Likening the market to the online Halo war game that pits the human race against alien invaders, John Kaiser of Kaiser Bottom Fish Online voiced concerns about the structure of equity markets at the World Resource Investment conference in Vancouver over June 6-7.

Kaiser argued that destructive innovations have turned the markets into a similarly high-stakes game. Speaking of the flash crash on May 6 that saw the Dow Jones Industrial Average nosedive by 700 points in mere minutes before suddenly rebounding, he said that such events have caused ordinary people to back away from the markets.

"You can't really play the market anymore - it's a war game," he said.

Kaiser counselled the audience to decide between being a trader or a longer-term investor and noted that ordinary investors aren't the only ones who are spooked. "There's a palpable fear in the industry that we're going to go down again."

That fear, fed by worries about the European debt crisis, has weighed on the market, and coupled with the start of the summer doldrums, it all made for sparse attendance at the conference (although traffic did pick up on the second day).

It also meant that gold - which hit a record high of US$1,251.20 per oz. in New York the day after the conference ended - was the watchword.

But while many speakers extolled the yellow metal, they were also in agreement on its limits. Most advocated owning some bullion, but like Border Gold's Michael Levy or Kitco's Jon Nadler, advised buying gold not as an investment to make money but as an insurance policy to preserve purchasing power in case other investments go south.

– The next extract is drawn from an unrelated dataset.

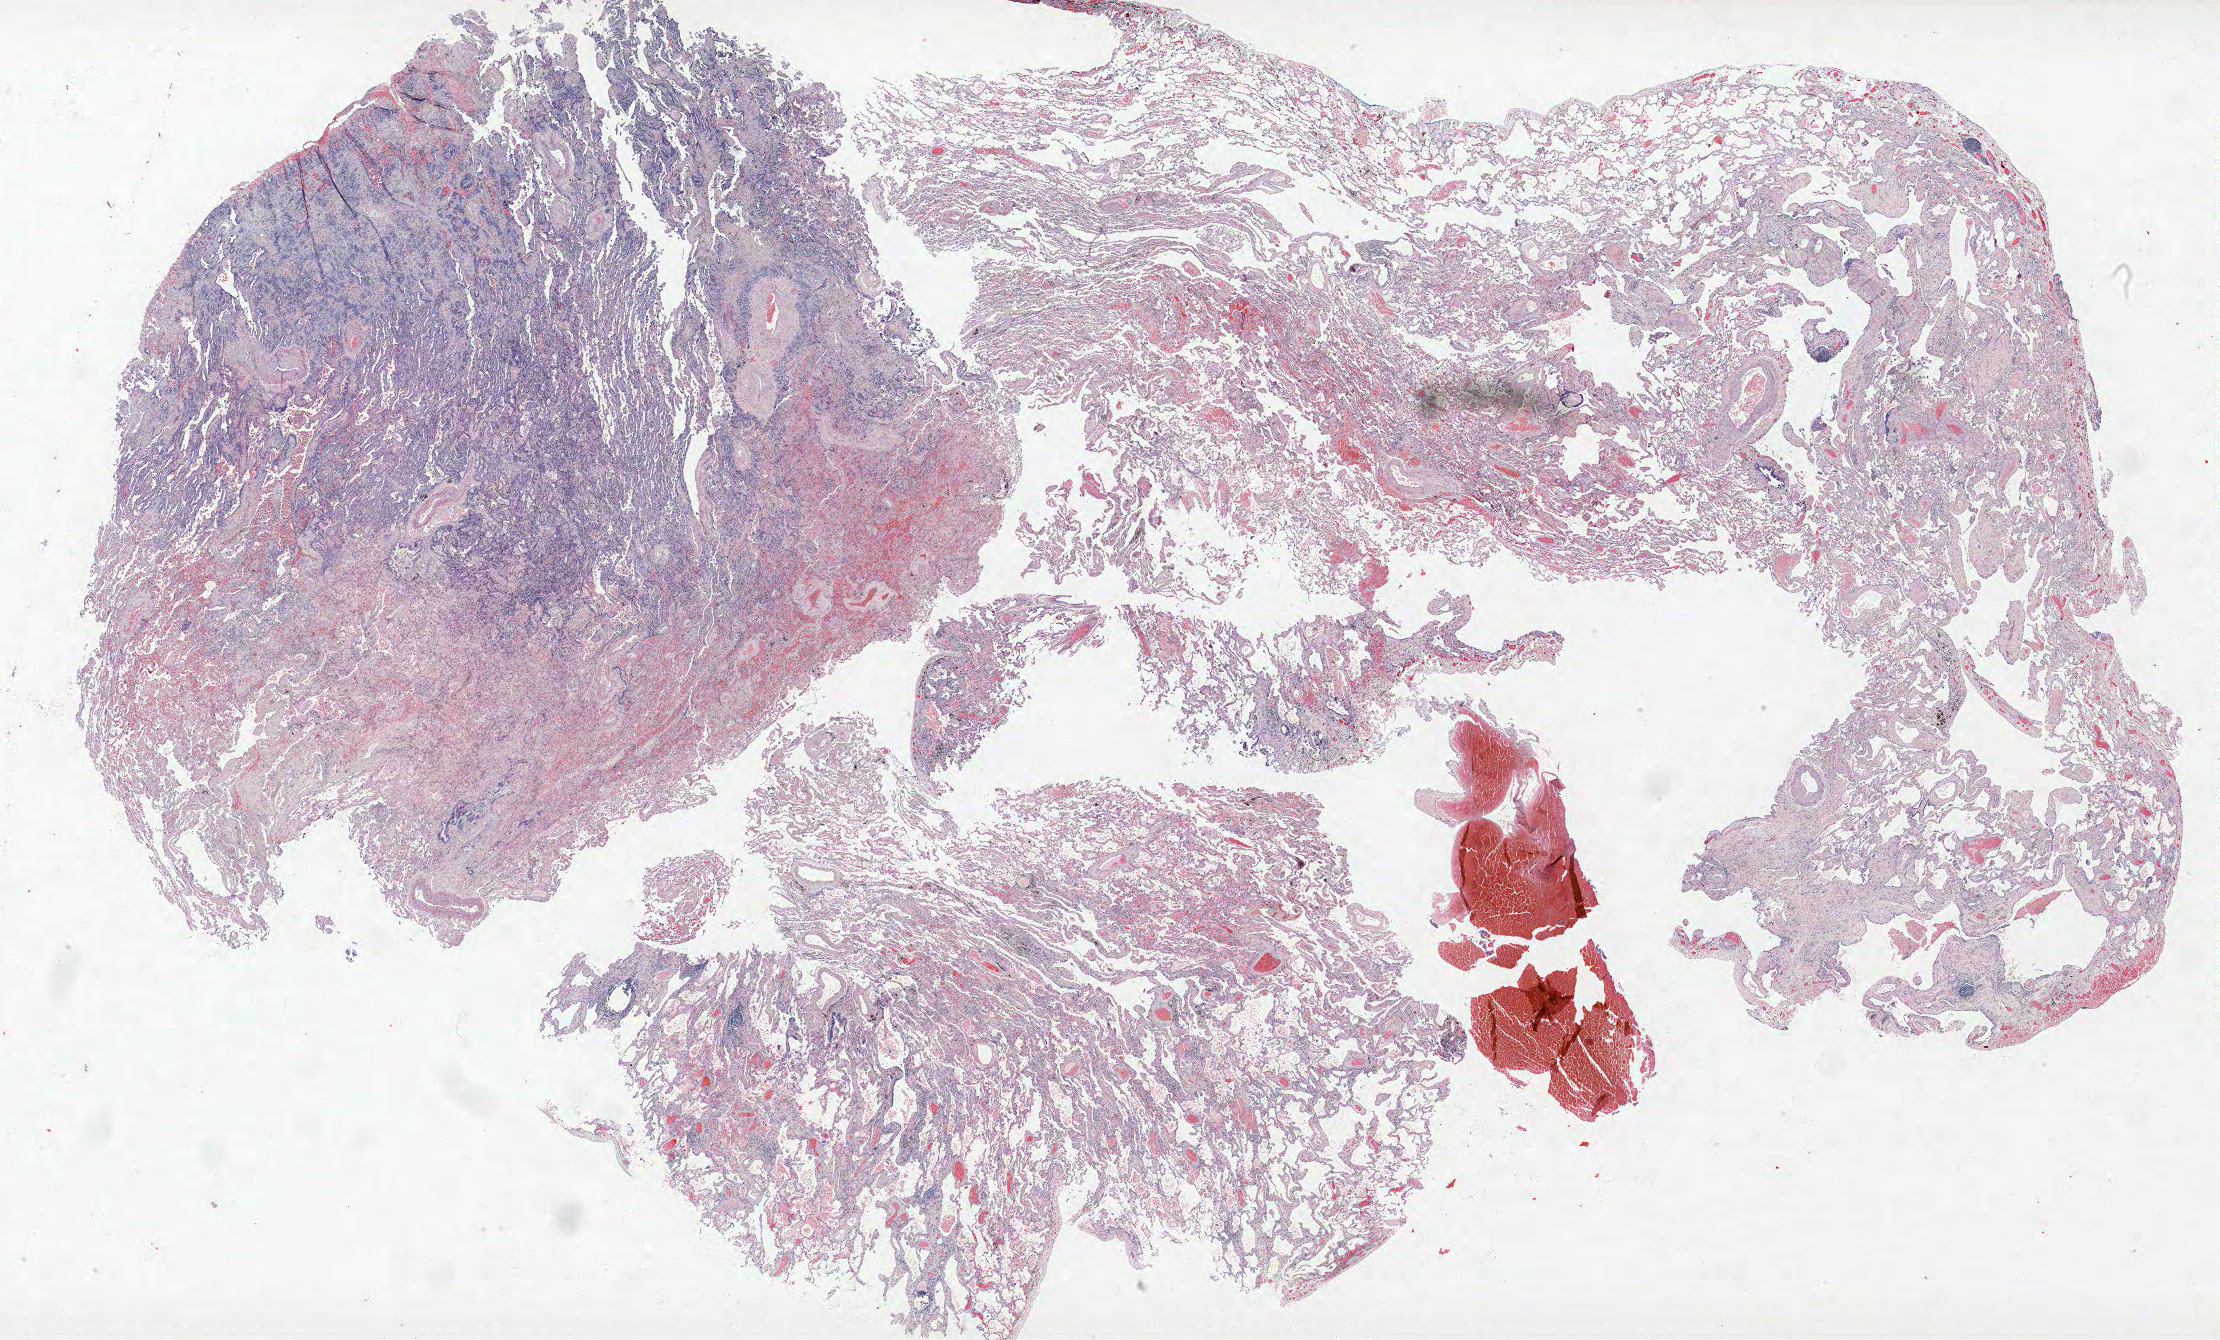
Whole-slide histology image, H&E, low-resolution overview of the scanned area, about 35.5 x 21.4 mm, FFPE section, lung. Male patient, aged 67 at enrolment. Grade: moderately differentiated (G2).
Stage (AJCC 6th edition): IB. Primary tumour location (clinical record): left upper lobe. Participant's lung-cancer diagnosis: Adenocarcinoma, NOS. Tumour size (pathology): 40 mm.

Much to the chagrin of some goldbugs, a debate about the gold market between Nadler and Frank Holmes of U.S. Global Investors did not give sway to the theory that gold markets are manipulated and suppressed. Instead, Nadler dismissed the "blatant book-talking" of some hucksters, promoters, newsletter writers and companies who constantly predict US$5,000 an oz. gold. He said that the gold market is too small and liquid to play a large role in the monetary system and pointed to the phenomenal increase in the gold price in recent years as proof that the gold market is not suppressed.

Holmes, meanwhile, noted that all markets - including gold and silver - are managed. But he also argued against those who believe there's a bubble forming when it comes to gold, which he noted is nowhere near its 1980 peak in real terms. His advice on gold? "If you're not long, you'll be wrong."

Like the others, Kaiser sees the long-term trend for gold - which he called a largely useless commodity that therefore has no real price ceiling -- as positive in real terms. But he pointed out that no one knows when aggregating demand for gold will drive the price higher.

Newsletter writers Brent Cook of Exploration Insights and David and Eric Coffin of HRA Advisories were part of the gold chorus, singing the metal's praises as a hedge against continuing uncertainty.

On a panel on Europe's debt crisis, gold was seen as one of the primary opportunities to come out of the mess. David Coffin said in addition to gold, selective gold juniors were also a good bet.

In a separate talk, Eric Coffin noted that the strong gold price is the reason why the junior market has remained unusually strong during the current correction - usually when there's a pullback the TSX Venture index falls by about twice as much as the main board.
Among those who are cautious in the short term, Brent Cook said he was staying away from base metals, and that if the market goes down as much as some think it will, juniors stand a good chance of "getting slaughtered."

Jim Letourneau of the Big Picture Speculator also predicted a rocky short-term market and recommended against buying stocks in the second half of the year. Letourneau is looking for signs of organic growth from China (the most likely place for this to show up) to denote a turnaround.

Another fact of life that everyone agreed on: continuing volatility in the markets is the new normal.